Task details:
Return the entries below verbatim. Pictures stay out.

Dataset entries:
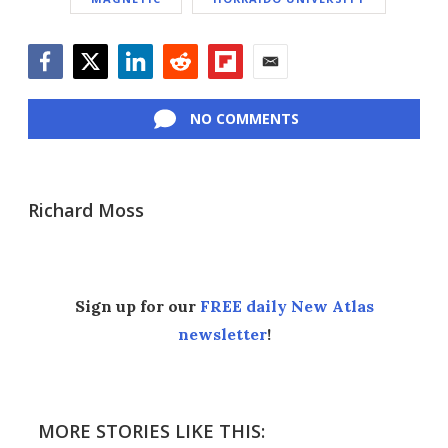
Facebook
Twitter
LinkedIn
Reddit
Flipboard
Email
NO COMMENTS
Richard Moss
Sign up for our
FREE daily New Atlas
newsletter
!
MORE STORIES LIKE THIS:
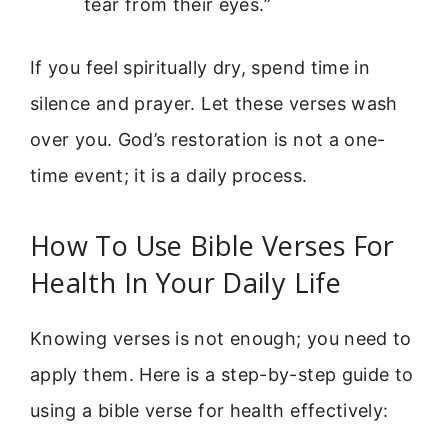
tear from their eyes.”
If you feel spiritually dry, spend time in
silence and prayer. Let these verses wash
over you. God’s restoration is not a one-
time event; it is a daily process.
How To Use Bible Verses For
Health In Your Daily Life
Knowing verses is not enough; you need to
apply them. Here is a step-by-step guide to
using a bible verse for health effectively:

Final answer:
Facebook
Twitter
LinkedIn
Reddit
Flipboard
Email
NO COMMENTS
Richard Moss
Sign up for our
FREE daily New Atlas
newsletter
!
MORE STORIES LIKE THIS:
tear from their eyes.”
If you feel spiritually dry, spend time in
silence and prayer. Let these verses wash
over you. God’s restoration is not a one-
time event; it is a daily process.
How To Use Bible Verses For
Health In Your Daily Life
Knowing verses is not enough; you need to
apply them. Here is a step-by-step guide to
using a bible verse for health effectively:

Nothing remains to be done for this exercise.